Salete Monteiro Amador, psicóloga, pós-graduada em Saúde Coletiva pela FUNDAP, fundadora e editora do Site Ser Melhor: "Nós, seres humanos, somos muito diferentes uns dos outros. Vamos nos construindo intimamente a partir de nossas percepções, experiências e relações com o mundo. Desta forma, somos únicos, pois nenhuma interação pode ser idêntica entre as pessoas. A nossa subjetividade expressa-se de maneiras múltiplas. Estamos sempre em transformação, já que as experiências e relações sociais continuam ao longo de nossa vida. O que para alguns pode ser fonte de reflexões, mudanças e amadurecimento, para outros, mais rígidos, é fonte de raiva, que se expressa de várias formas como preconceitos e atos de intolerância e violência. Por trás da intolerância há um insuportável e íntimo conflito sobre si mesmo, que a pessoa tenta reprimir e aniquilar. O desejo ou afeto entre pessoas do mesmo sexo pode se tornar uma afronta para pessoas mais rígidas que não se permitem olhar e rever o seu próprio desejo sexual, seus valores e crenças. Infelizmente, a intolerância ainda é muito incentivada socialmente por grupos e instituições que disseminam preconceitos e fomentam ódio e violência. Isto ocorre em algumas religiões e na cultura do machismo, por exemplo."
Rita do Val, coordenadora do curso de Relações Internacionais da Faculdade Santa Marcelina (FASM): "A sociedade é estruturada com base em padrões construídos historicamente: heterossexuais, brancos, cristãos. Não fomos educados para convivermos com as diferenças, não fomos preparados para aceitar o que foge dos padrões estabelecidos, logo, como vamos tolerar o que não entendemos? Por trás da intolerância está o preconceito, indiscutivelmente. A falta de conhecimento, a ignorância, a desinformação e a informação inadequada, distorcida são as causas que fomentam a intolerância. Vivemos um momento em que se erguem bandeiras religiosas, políticas, ideológicas que, ao mesmo tempo que defendem direitos e prerrogativas de determinados grupos, não admitem posições contrárias. Mata-se em nome de um Deus particular, em nome de ideias, mas, na verdade, o que se tem é a incapacidade de respeitar e entender o que é diferente. A educação fundada no respeito à diversidade, à diferença, que desconstrua padrões de "certo", "normal" é fundamental para enfrentarmos a crescente onda de intolerância e violência."

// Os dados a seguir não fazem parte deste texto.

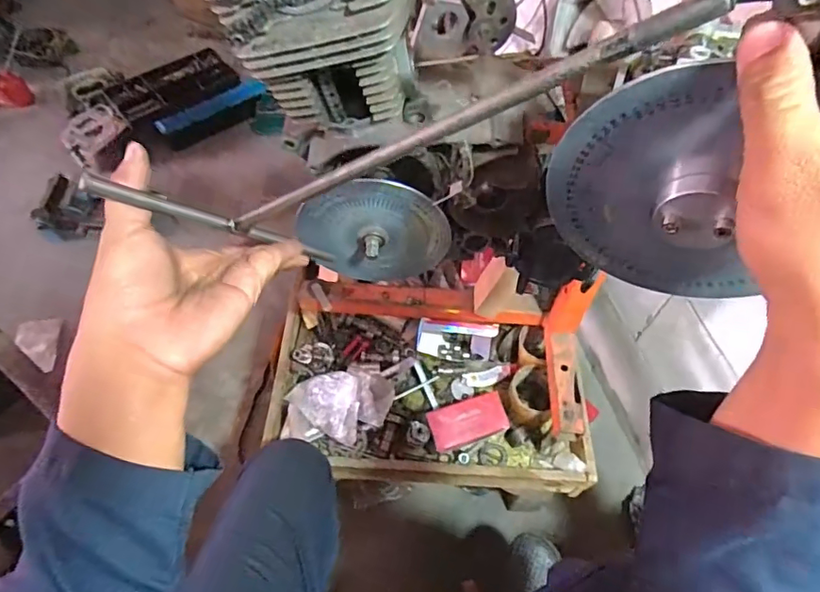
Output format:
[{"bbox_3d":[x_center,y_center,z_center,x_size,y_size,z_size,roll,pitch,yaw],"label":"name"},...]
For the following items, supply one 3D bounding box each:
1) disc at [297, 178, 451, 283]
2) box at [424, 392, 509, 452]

Andrea Marques, autora do livro 'Amor de Cordel', que trata de temas como homossexualidade: "Infelizmente, o ser humano sempre teve medo do diferente, daquele que não se encaixa em padrões preestabelecidos. Talvez esteja de alguma forma relacionado ao instinto de preservação da espécie, mas o fato é que o homem possui a capacidade de raciocinar, de refletir e por isso deveria perceber que diferenças são importantes. Se todos pensassem da mesma forma e sentissem as mesmas coisas, com certeza a humanidade teria ficado estagnada. É justamente a não uniformidade que possibilita o desenvolvimento das pessoas. No meu livro, procurei ser cuidadosa ao abordar um tema tão importante como a homofobia, afinal o que queria mostrar é que as pessoas são intolerantes sem nem mesmo conhecerem o caráter do outro. Geralmente, o ser humano julga antes de saber a fundo os sentimentos do seu semelhante."